Abstract
Equations are presented for the evolution of isobaric shear and curvature vorticity and for isentropic shear and curvature potential vorticity in natural (streamline-following) coordinates, in the case of adiabatic, frictionless flow. In isobaric coordinates, two terms of equal magnitude and opposite sign arise in the respective tendency equations for shear and curvature vorticity; these terms represent conversions between shear and curvature vorticity in the sense that their sum does not alter the total tendency of absolute vorticity. In isentropic coordinates, only the conversion terms remain in the tendency equations for shear and curvature potential vorticity, consistent with potential-vorticity conservation. The vorticity and potential-vorticity conversions arise from (i) along-stream variations in wind speed in the presence of Lagrangian changes in wind direction and (ii) flow-normal gradients of Lagrangian changes in wind speed. The assumption of horizontal nondivergence simplifies the interpretation of the vorticity-interchange process by relating the conversion terms directly to flow curvature. Schematics are developed in order to illustrate the conversion terms in idealized representations of jet-entrance and jet-exit regions and curved flow patterns; these schematics provide the basis for understanding vorticity interchanges in realistic flow regimes.

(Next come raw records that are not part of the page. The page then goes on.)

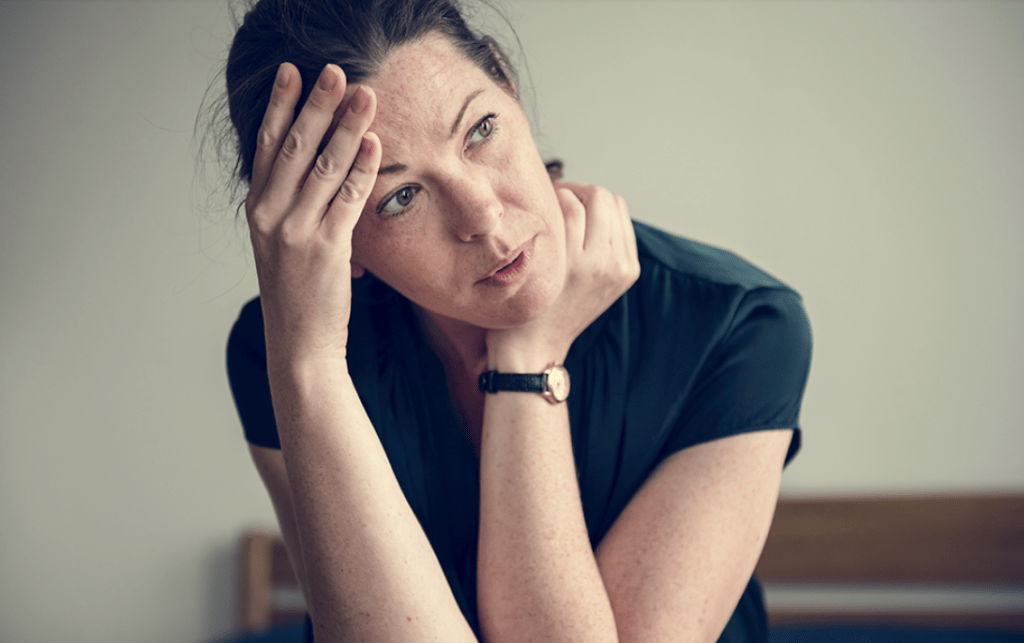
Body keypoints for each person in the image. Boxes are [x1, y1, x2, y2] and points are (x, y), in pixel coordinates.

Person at [221, 0, 813, 641]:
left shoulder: (737, 326)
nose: (481, 215)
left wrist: (528, 360)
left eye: (479, 131)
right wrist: (308, 366)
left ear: (507, 82)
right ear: (332, 236)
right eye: (400, 196)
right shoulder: (281, 355)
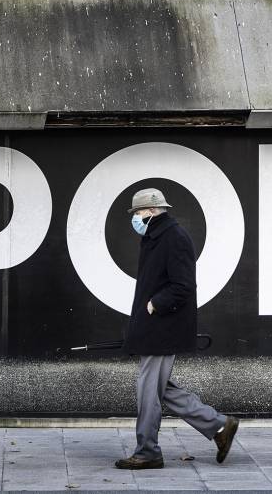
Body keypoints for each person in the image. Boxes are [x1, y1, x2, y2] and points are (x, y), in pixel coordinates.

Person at [115, 188, 239, 470]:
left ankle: (147, 452)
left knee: (148, 391)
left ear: (149, 211)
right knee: (159, 389)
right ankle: (220, 426)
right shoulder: (156, 237)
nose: (134, 217)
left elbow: (183, 285)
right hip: (155, 328)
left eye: (136, 212)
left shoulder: (173, 237)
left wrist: (155, 305)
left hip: (162, 328)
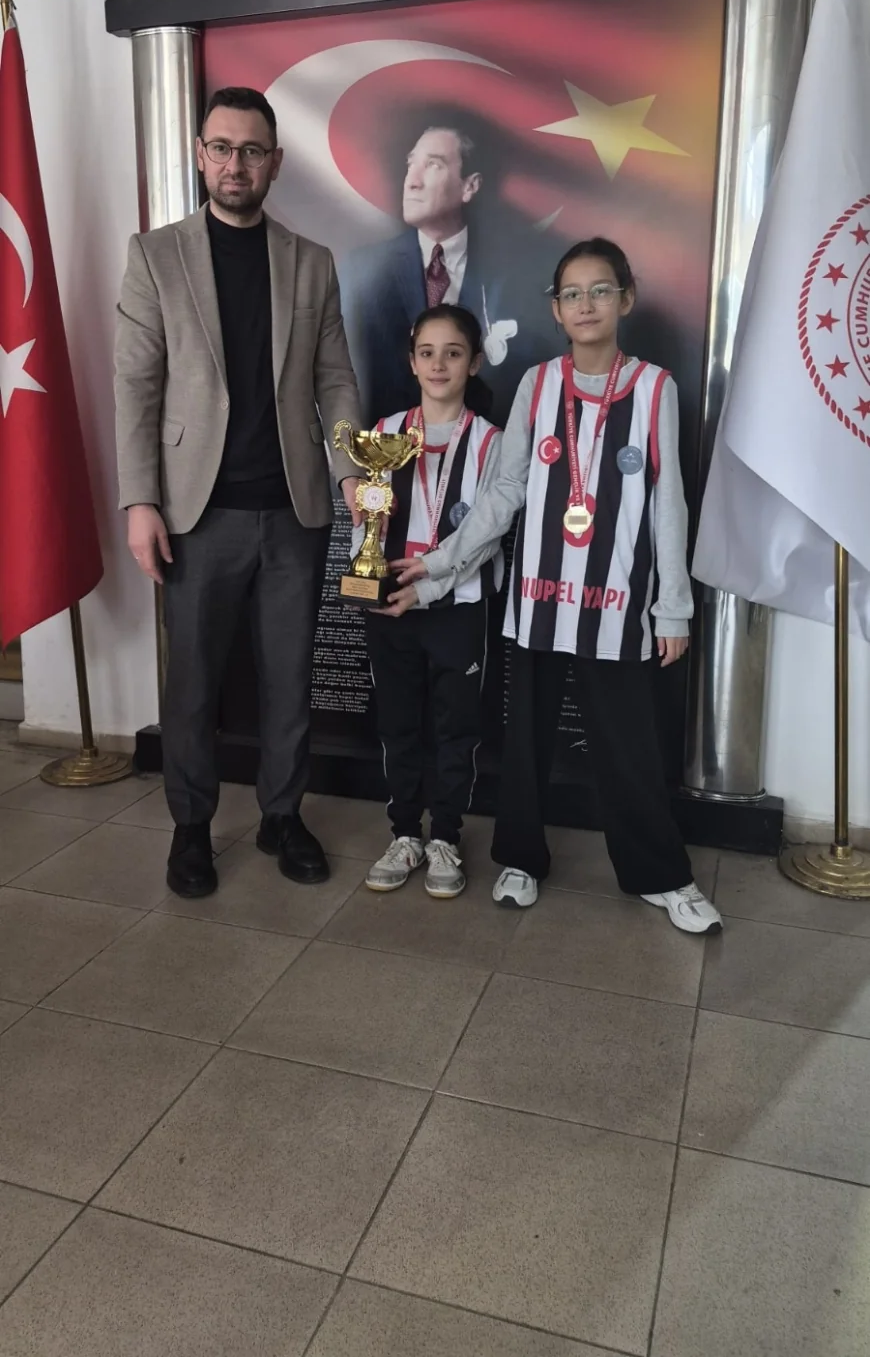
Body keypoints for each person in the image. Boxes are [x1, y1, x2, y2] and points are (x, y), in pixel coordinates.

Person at [391, 238, 722, 935]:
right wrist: (443, 560)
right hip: (539, 597)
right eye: (572, 293)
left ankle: (662, 874)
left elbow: (668, 500)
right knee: (526, 739)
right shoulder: (538, 386)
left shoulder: (655, 387)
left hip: (618, 601)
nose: (586, 304)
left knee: (628, 743)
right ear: (556, 308)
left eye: (600, 290)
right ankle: (520, 858)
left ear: (626, 299)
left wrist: (672, 608)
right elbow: (506, 490)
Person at [115, 85, 362, 900]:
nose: (235, 164)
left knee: (289, 678)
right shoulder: (156, 256)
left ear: (274, 163)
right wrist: (140, 501)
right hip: (196, 514)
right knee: (193, 682)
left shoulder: (311, 261)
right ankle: (191, 825)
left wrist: (353, 471)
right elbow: (136, 388)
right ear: (200, 154)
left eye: (251, 151)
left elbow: (334, 379)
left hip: (294, 510)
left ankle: (281, 816)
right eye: (221, 148)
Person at [362, 304, 503, 900]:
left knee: (455, 726)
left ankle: (444, 834)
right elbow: (364, 520)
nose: (439, 364)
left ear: (474, 363)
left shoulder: (492, 442)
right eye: (427, 353)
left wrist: (433, 583)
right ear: (411, 361)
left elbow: (488, 535)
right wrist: (368, 572)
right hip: (391, 606)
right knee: (398, 723)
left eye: (453, 353)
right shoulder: (384, 432)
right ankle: (404, 834)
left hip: (458, 608)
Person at [344, 125, 520, 419]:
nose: (412, 182)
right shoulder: (363, 270)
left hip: (481, 440)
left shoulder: (510, 271)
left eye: (433, 165)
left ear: (469, 186)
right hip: (388, 442)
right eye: (411, 164)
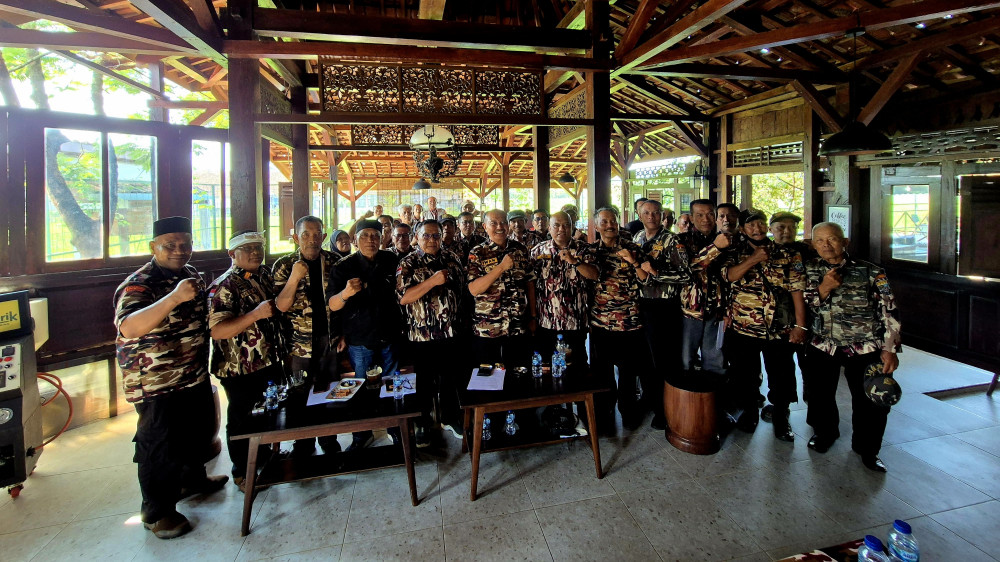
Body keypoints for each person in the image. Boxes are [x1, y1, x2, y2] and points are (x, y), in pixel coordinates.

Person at [114, 216, 227, 540]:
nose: (180, 251)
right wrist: (174, 297)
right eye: (170, 245)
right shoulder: (140, 283)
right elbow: (130, 327)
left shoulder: (190, 274)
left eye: (185, 244)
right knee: (159, 445)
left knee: (199, 430)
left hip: (192, 373)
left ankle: (193, 480)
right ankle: (157, 511)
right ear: (154, 247)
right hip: (156, 381)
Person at [803, 222, 901, 472]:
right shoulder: (807, 269)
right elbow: (803, 306)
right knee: (819, 395)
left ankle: (868, 449)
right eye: (820, 241)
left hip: (865, 346)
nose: (827, 245)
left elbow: (888, 309)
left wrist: (889, 348)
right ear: (813, 245)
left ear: (845, 242)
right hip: (822, 344)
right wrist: (824, 287)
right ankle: (825, 434)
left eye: (833, 239)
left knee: (872, 400)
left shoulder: (871, 271)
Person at [721, 209, 808, 442]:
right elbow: (729, 277)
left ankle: (781, 417)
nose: (756, 229)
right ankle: (749, 413)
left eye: (760, 224)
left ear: (767, 228)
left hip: (779, 326)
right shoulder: (733, 251)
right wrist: (754, 259)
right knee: (745, 375)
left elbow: (798, 290)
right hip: (744, 325)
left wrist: (801, 326)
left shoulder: (787, 252)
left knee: (781, 375)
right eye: (751, 226)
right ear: (742, 229)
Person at [208, 231, 282, 489]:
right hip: (239, 366)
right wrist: (255, 314)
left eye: (258, 247)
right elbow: (218, 330)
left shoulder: (261, 275)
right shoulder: (224, 285)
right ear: (232, 254)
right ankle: (242, 472)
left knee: (263, 412)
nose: (254, 253)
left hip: (266, 360)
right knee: (241, 419)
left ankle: (261, 457)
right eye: (247, 248)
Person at [328, 220, 402, 449]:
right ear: (354, 240)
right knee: (361, 386)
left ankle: (394, 428)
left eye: (375, 235)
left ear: (382, 239)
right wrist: (346, 293)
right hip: (360, 337)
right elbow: (332, 305)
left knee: (392, 384)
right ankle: (362, 433)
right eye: (365, 235)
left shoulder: (391, 259)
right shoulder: (343, 266)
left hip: (390, 333)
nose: (371, 240)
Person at [273, 216, 341, 457]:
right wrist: (294, 278)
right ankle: (303, 443)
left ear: (323, 236)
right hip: (297, 344)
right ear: (295, 237)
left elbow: (343, 302)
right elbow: (280, 306)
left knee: (329, 391)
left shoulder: (334, 262)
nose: (312, 240)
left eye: (317, 234)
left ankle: (328, 439)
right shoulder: (284, 265)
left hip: (328, 340)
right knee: (299, 394)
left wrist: (341, 334)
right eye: (305, 235)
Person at [396, 220, 468, 442]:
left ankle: (449, 417)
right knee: (424, 382)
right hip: (422, 334)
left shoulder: (452, 258)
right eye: (426, 236)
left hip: (450, 332)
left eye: (436, 236)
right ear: (416, 237)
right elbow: (404, 298)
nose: (432, 240)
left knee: (450, 378)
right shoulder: (408, 263)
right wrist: (431, 281)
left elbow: (463, 290)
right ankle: (423, 423)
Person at [587, 207, 652, 431]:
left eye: (613, 221)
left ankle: (628, 412)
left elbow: (647, 281)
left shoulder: (633, 248)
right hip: (601, 322)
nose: (609, 225)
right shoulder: (591, 252)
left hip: (630, 321)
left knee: (628, 372)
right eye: (604, 222)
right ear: (596, 227)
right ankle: (604, 415)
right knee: (602, 373)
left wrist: (634, 262)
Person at [631, 198, 691, 430]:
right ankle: (650, 398)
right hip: (642, 305)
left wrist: (655, 272)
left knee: (664, 360)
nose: (652, 216)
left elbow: (685, 275)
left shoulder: (671, 240)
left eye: (656, 212)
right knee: (645, 359)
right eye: (647, 213)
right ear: (639, 215)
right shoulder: (637, 238)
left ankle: (665, 410)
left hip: (664, 306)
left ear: (663, 215)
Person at [760, 211, 814, 423]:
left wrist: (802, 325)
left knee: (812, 371)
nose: (786, 231)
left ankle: (817, 414)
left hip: (809, 323)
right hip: (777, 323)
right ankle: (781, 413)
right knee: (779, 371)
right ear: (771, 229)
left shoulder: (809, 252)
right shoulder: (763, 253)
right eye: (781, 227)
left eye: (792, 227)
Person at [467, 210, 534, 366]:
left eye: (504, 222)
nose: (500, 227)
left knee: (519, 373)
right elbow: (474, 289)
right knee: (489, 378)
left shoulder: (520, 249)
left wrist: (533, 316)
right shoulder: (477, 253)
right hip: (489, 326)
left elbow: (530, 283)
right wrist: (501, 267)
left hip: (517, 325)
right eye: (494, 223)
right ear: (484, 226)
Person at [529, 211, 598, 364]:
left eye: (566, 225)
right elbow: (530, 285)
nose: (561, 229)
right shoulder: (538, 251)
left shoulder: (584, 250)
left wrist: (575, 262)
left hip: (576, 321)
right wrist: (533, 317)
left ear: (572, 227)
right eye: (557, 225)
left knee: (577, 367)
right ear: (549, 228)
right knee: (547, 366)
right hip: (546, 321)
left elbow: (595, 275)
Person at [678, 200, 731, 379]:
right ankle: (687, 405)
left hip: (717, 311)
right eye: (699, 215)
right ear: (692, 218)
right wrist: (715, 248)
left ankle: (714, 403)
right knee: (686, 361)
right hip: (689, 312)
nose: (705, 219)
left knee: (716, 360)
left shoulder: (727, 240)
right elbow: (687, 268)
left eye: (709, 214)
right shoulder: (681, 240)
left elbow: (730, 277)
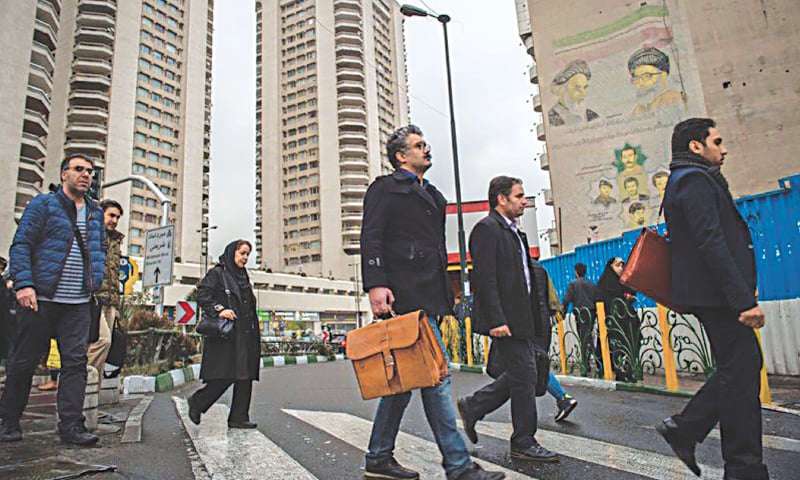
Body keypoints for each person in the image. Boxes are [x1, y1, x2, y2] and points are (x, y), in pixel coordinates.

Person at [360, 125, 504, 480]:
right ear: (400, 156)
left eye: (426, 144)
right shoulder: (385, 188)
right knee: (436, 376)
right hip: (405, 295)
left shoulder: (435, 197)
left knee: (407, 381)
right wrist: (376, 284)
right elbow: (371, 237)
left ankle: (378, 456)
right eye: (418, 145)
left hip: (432, 296)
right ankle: (458, 465)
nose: (427, 150)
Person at [657, 118, 769, 480]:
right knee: (743, 368)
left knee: (740, 371)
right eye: (717, 141)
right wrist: (741, 299)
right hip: (716, 296)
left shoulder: (690, 179)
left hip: (716, 294)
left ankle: (731, 459)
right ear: (695, 146)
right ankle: (730, 459)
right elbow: (710, 241)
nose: (724, 148)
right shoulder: (692, 180)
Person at [0, 154, 106, 445]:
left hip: (78, 303)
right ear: (63, 175)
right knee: (24, 361)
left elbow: (100, 252)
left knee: (75, 364)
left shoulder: (96, 212)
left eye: (90, 171)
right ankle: (8, 420)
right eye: (79, 169)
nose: (86, 175)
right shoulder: (43, 204)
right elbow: (21, 244)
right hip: (40, 300)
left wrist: (95, 284)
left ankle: (71, 426)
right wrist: (24, 284)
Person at [456, 176, 558, 463]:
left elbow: (525, 280)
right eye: (519, 196)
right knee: (525, 376)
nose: (524, 201)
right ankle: (523, 441)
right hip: (507, 320)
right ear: (502, 199)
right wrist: (496, 320)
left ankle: (474, 406)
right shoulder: (487, 229)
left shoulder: (515, 232)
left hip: (523, 319)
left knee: (522, 374)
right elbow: (485, 279)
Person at [188, 240, 260, 429]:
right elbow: (202, 294)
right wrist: (219, 309)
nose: (245, 258)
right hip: (227, 334)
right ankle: (198, 402)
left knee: (245, 376)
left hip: (245, 333)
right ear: (231, 252)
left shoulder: (243, 277)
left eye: (247, 254)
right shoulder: (218, 273)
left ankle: (239, 417)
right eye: (242, 253)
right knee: (225, 375)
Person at [86, 199, 125, 376]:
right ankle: (81, 381)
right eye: (111, 215)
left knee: (105, 346)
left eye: (117, 217)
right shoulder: (91, 234)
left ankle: (94, 391)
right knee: (102, 341)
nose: (114, 220)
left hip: (110, 302)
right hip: (92, 299)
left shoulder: (116, 241)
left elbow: (115, 275)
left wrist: (116, 307)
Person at [595, 257, 639, 382]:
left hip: (627, 320)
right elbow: (602, 300)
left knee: (630, 344)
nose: (621, 268)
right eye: (618, 265)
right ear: (611, 267)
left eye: (622, 266)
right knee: (616, 347)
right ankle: (619, 372)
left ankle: (630, 371)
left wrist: (630, 296)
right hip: (612, 322)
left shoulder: (624, 281)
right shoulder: (604, 283)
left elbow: (632, 291)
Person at [628, 46, 686, 117]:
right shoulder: (637, 110)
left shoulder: (677, 99)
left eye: (647, 76)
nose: (640, 83)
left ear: (663, 76)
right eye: (636, 78)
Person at [562, 263, 596, 375]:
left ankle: (586, 366)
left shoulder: (573, 284)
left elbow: (567, 299)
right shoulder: (591, 284)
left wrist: (563, 313)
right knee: (589, 336)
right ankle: (596, 360)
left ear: (576, 271)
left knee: (583, 338)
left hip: (581, 314)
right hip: (592, 312)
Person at [548, 60, 599, 126]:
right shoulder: (551, 119)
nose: (583, 93)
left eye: (585, 87)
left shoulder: (591, 116)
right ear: (562, 90)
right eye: (577, 88)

The evolution of the midtropospheric shear- and curvature-potential-vorticity fields is described for a jet- trough interaction event in northwesterly flow, leading to the formation of a well-defined midtropospheric cutoff cyclone over the eastern United States between [8 and 20 January 1986. This time period coincides with the first intensive observing period of the Genesis of Atlantic Lows Experiment. Major midtropospheric cyclogenesis begins as a jet embedded in northwesterly flow, identified as a maximum of cyclonic shear potential vorticity, propagates toward the base of a diffluent trough, identified as a maximum of cyclonic curvature potential vorticity. The potential-vorticity tendency equations reveal that for this particular stage, the interchange terms contribute both to the amplification of the trough and to the formation of a maximum of cyclonic shear potential vorticity on the downstream side of the trough. The potential-vorticity interchange process is shown to play a key role in transforming the asymmetric configuration of shear and curvature potential vorticity characteristic of the diffluent trough stage, where the cyclonic shear maximum lags the cyclonic curvature maximum, to the relatively symmetric configuration characteristic of the cutoff stage. At the culmination of the cutoff stage, the shear- and curvature-potential-vorticity maxima overlap substantially. This overlap is a consequence of the presence of a single, cyclonically curved jet within the base of the cutoff cyclone.
A second important structural change occurring during midtropospheric cyclogenesis is the transformation of the potential-vorticity anomaly corresponding to the cutoff cyclone into a circularly symmetric configuration, which is accomplished by the contraction of the northwestern extension of the potential-vorticity anomaly toward the cyclone center. This contraction process, which is shown to involve significant interchanges between shear and curvature potential vorticity, results in the detachment of the potential-vorticity anomaly from the “stratospheric reservoir” of potential vorticity located north of the cyclone.